PMI launched Reviti, a new life insurance subsidiary in the U.K. last April and has plans to eventually expand into global markets. The venture rewards policyholders who quit cigarettes for iQOS, its heated tobacco device, for three months or more will receive a 25% discount on their life insurance premiums and those who use e-cigarettes made by other companies can get a 2.5% discount. Any customers who give up smoking for a year can get a 50% discount. PMI says the discounts are based on “robust scientific data” but critics say the company is putting profits before customer health by offering bigger discounts for those who use its own heated tobacco products instead of e-cigarettes.


Altria bought a 45% stake in Canadian cannabis company Cronos Group

CRON, +1.09%

  for $1.8 billion last year, with an option to increase that to 55% in the next five years. By moving into cannabis early, Altria is positioning itself to take market share in new countries as U.S. states legalize recreational and medical marijuana. Cronos sees an opportunity to customize vaporizers for cannabis.
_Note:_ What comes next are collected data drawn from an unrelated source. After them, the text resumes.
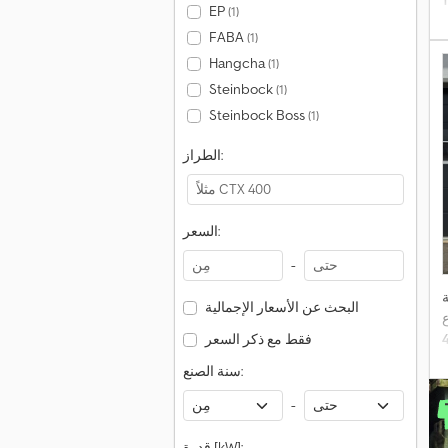
EP
(1)
FABA
(1)
Hangcha
(1)
Steinbock
(1)
Steinbock Boss
(1)
الطراز:
السعر:
-
البحث عن الأسعار الإجمالية
ع
فقط مع ذكر السعر
سنة الصنع:
-
قدرة [kW]: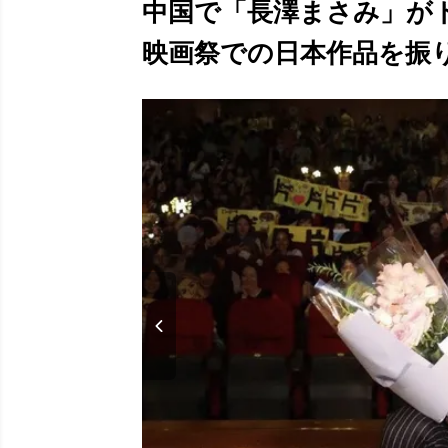
中国で「長澤まさみ」がト
映画祭での日本作品を振り返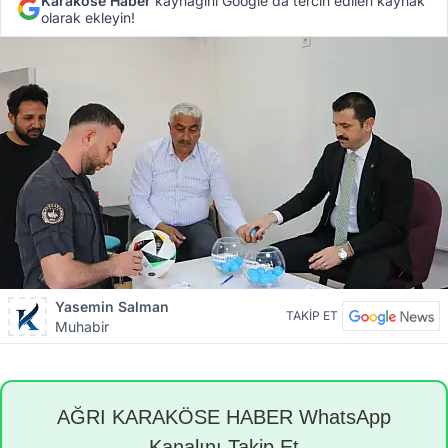
Karaköse Haber
kaynağını Google'da tercih edilen kaynak
olarak ekleyin!
Yasemin Salman
TAKİP ET
Muhabir
AĞRI KARAKÖSE HABER WhatsApp
Kanalını Takip Et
The U.S. Centers for Disease Control and Prevention (CDC) is investigating a series of lung illnesses that it believes may be linked to e-cigarette use, although it has not yet established the cause.


Altria owns Washington-based Ste Michelle Wine Estates which produces and markets premium wines sold under various labels including Columbia Crest and Villa Maria Estates. The business, which contributes just under 3% of total group revenue, is investing heavily in its online strategy and recently started selling its popular 14 Hands wine in aluminium cans in convenience stores. Net revenues increased 2.6% to $316 million in the six months ending June 30, driven by higher shipment volume. However, the company’s core Chateau Ste. Michelle brand was roughly flat at 3.3 million cases in the U.S. last year. The 14 Hands label fell 6% to 1.6 million cases.

Altria also has 10% equity investment in brewing giant Anheuser-Busch InBev

BUD, +0.54%

 , which has seen its stock rise almost 49% this year and reported strong second-quarter earnings.